Custom Monitoring in Godot 4
Out of the box, Godot gives you all sorts of ways to monitor your game’s performance and behavior. You can monitor the FPS, draw calls, memory usage, number of objects, and much more, but you can also define your own custom monitors to track whatever’s of interest to you, something I’ve done on Unto Deepest Depths to help me track areas of interest for both performance and balance.
To monitor custom metrics you can simply call Performance.add_custom_monitor()
and provide an ID for your metric and a function that can be called to provide the current metric value. This function will automatically be called periodically at runtime, so you while you do need to store the value you’ll want to return somewhere in your code, you only need to store, and your function only needs to return, the current value. Godot will take care of showing you the historical values in the chart. And it’s worth noting that while both floats and integers are supported, those values cannot be negative and will be clamped to zero if provided.
As an example of using custom monitors in Unto Deepest Depths, I cache basic navigation data during battles to speed up AI decision making. When adding this feature I decided to monitor it so that in the short term I could easily verify the cache was working correctly, and in the long term to have an idea of how large that cache typically gets. So in my navigation service, I call Performance.add_custom_monitor('Navigation/Movement Cache Size', _get_movement_cache_size)
to register the monitor, and then define _get_movement_cache_size()
to return an integer of how many cache entries there are:
# Nested dictionary where the first layer is the starting cell,
# the second layer is the destination cell,
# and the final value is the distance between them
#
# Ex:
# movement_cell_cache = {
# Vector2i(1, 1): {
# Vector2i(2, 1): 1,
# Vector2i(3, 1): 2
# }
# }
var movement_cell_cache: Dictionary = {}
func _ready() -> void:
Performance.add_custom_monitor('Navigation/Movement Cache Size', _get_movement_cache_size)
func _get_movement_cache_size() -> int:
var count = 0
for key in movement_cell_cache.keys():
count += movement_cell_cache[key].keys().size()
return count
With this setup, I can now monitor how large my navigation cache is by simply opening up the Debugger tools, going to the Monitors tab, and checking my custom monitor.

I also use custom monitors for monitoring how long a level takes to generate, how long the AI takes to process certain information, and even to track game balance, which might seem a bit odd at first but is actually pretty straightforward. I use a point buy system in Unto Deepest Depths to generate levels, meaning I convert the player’s progress into a numerical value, assign point “costs” to each enemy type, and then “purchase” enemies with the points available based on the player’s progress.
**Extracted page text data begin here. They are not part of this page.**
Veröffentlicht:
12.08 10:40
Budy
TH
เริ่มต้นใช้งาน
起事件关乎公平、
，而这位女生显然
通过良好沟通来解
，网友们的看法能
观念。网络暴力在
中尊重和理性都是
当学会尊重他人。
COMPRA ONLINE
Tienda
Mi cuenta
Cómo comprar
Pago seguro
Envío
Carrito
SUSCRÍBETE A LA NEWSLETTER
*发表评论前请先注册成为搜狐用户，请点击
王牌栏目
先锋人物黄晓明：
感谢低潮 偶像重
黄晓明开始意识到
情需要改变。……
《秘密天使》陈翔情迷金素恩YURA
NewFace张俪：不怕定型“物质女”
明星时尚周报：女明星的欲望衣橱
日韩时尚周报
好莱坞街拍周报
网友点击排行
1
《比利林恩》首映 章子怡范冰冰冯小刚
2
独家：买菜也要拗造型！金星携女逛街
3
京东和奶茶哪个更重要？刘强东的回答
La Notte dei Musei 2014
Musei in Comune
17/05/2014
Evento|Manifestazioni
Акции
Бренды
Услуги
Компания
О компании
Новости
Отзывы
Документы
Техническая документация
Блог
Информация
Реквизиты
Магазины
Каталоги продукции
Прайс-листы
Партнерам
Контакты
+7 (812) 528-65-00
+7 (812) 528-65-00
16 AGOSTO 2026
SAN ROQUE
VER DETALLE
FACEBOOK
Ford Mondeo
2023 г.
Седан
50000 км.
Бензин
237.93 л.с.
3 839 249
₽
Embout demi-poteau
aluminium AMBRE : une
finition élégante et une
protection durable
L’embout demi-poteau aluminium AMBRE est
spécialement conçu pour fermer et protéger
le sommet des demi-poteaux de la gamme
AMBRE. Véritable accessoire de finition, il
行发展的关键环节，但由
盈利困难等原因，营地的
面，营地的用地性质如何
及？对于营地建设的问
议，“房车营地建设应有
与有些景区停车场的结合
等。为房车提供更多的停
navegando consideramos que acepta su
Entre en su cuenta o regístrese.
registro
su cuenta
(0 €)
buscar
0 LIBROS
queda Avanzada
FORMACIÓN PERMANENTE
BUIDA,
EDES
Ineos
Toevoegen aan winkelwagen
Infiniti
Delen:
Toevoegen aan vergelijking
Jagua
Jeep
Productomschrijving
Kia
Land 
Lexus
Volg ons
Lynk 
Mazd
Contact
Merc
This means that as I’ve been testing and balancing the game, I can, at any time, open my custom monitor and see the exact point budget was used to generate a level, making it easy to see why a level was generated as it was and intuit what balance changes may be needed to make things fairer.

Additional usage notes
In demoing my monitors, you may have noticed that they each fall under a specific category, such as “Navigation”, “AI”, and “Level”. That’s because I’m using a built-in feature of custom monitors where if a slash delimiter is present in a monitor ID, the text before the slash will be considered the category name, the text after will be considered the monitor name, and at runtime all of your monitors will be grouped into their relevant categories, making it easy to find what you’re looking for. If you choose to exclude a slash, or include several slashes in your monitor ID, your monitor will end up in the default “Custom” category.
Another thing worth noting is that you can only add a monitor once, with subsequent attempts to create the same monitor resulting in an error. If you are unsure if a monitor has been created, you can call Performance.has_custom_monitor()
with the name of the monitor to check.
Similarly, you can call Performance.get_custom_monitor()
to programmatically access the current value of given monitor, which is supported even in release builds, but that’s left as an exercise for the reader.